[Source data]
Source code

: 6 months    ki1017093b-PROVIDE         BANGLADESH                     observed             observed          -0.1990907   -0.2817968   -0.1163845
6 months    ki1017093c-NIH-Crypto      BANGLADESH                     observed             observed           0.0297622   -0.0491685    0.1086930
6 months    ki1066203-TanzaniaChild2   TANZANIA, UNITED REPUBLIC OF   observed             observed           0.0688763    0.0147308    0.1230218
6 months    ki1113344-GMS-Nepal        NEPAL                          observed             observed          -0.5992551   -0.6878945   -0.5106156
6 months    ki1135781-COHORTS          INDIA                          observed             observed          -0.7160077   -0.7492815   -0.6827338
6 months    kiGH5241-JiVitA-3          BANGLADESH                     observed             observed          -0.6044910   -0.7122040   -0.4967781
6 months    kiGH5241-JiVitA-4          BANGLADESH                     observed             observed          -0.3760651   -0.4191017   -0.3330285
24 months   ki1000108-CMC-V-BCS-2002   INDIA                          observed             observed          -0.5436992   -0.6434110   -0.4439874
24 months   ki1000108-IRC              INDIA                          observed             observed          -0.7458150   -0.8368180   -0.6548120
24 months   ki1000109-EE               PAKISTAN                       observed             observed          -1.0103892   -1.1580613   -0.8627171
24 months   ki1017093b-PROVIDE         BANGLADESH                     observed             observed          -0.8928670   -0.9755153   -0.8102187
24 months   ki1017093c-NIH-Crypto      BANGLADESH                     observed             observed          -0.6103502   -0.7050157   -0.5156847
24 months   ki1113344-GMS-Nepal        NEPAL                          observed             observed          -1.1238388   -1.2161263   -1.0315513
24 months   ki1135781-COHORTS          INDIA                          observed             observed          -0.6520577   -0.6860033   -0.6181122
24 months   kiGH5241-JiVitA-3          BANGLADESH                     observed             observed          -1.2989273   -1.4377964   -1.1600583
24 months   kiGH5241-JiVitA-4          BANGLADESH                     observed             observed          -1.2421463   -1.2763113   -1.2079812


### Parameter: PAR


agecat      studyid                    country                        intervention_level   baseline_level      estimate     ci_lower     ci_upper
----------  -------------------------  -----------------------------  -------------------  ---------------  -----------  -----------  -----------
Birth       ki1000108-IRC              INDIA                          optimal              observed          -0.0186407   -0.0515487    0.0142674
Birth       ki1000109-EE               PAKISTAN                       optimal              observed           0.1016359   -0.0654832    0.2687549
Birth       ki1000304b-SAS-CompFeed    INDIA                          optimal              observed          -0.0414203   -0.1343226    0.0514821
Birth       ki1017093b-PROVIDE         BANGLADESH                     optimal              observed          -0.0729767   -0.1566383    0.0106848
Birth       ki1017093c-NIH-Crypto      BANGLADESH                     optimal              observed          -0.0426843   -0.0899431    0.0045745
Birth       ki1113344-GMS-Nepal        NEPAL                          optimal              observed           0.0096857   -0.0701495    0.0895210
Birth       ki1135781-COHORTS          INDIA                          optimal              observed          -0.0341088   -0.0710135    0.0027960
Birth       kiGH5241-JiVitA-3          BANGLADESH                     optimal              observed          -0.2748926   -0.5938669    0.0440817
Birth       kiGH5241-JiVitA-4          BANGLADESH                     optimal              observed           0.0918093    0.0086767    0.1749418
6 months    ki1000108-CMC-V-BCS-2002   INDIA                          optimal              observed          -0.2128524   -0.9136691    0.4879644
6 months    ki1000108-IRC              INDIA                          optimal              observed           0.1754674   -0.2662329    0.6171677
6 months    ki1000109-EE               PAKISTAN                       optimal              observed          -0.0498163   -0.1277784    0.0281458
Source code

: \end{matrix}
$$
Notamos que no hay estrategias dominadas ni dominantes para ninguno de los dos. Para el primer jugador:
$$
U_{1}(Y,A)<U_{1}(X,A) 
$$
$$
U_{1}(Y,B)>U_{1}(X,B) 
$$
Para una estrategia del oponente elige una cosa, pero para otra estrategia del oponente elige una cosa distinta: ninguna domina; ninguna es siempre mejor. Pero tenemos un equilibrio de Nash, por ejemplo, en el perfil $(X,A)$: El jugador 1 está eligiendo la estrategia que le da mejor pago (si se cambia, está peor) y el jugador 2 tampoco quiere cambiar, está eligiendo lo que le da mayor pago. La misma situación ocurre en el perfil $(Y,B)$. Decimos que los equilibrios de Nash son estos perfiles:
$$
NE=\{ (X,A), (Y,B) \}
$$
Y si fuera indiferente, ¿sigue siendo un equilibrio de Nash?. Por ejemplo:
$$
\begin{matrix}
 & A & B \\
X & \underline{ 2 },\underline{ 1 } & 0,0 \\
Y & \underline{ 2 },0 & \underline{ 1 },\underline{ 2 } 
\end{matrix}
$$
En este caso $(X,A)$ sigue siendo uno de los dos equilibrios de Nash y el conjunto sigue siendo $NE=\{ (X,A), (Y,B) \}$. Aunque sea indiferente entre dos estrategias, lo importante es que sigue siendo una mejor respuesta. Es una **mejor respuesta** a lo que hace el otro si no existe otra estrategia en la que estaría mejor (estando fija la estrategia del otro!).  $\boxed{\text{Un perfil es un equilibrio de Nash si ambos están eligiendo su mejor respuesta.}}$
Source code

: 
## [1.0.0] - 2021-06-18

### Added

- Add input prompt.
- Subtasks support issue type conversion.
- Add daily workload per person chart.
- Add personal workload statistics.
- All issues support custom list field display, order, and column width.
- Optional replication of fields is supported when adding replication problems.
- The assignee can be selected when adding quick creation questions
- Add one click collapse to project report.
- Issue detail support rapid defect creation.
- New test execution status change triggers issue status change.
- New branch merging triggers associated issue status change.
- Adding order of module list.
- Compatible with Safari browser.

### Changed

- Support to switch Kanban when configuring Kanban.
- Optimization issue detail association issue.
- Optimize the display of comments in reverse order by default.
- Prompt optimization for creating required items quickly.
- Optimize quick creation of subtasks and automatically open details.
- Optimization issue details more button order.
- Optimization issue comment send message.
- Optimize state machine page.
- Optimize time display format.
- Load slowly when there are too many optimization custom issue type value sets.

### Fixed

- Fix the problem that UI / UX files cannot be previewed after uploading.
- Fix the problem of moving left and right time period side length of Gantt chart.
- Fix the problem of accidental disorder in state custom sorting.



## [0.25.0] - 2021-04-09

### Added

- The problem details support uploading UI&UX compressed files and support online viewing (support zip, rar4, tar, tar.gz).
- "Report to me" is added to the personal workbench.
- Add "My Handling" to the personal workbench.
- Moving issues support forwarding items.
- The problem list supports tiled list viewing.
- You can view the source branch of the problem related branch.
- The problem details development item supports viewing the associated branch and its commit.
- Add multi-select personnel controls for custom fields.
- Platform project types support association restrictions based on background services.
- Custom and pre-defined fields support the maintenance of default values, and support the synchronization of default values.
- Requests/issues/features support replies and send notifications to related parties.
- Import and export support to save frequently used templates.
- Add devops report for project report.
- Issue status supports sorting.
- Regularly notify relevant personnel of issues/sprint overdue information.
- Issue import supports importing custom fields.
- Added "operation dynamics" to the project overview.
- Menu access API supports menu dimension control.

(Task instructions): The lines above that hold the word "time" should be found and copied out.

(Output for this exercise):
- Optimize time display format.
- Fix the problem of moving left and right time period side length of Gantt chart.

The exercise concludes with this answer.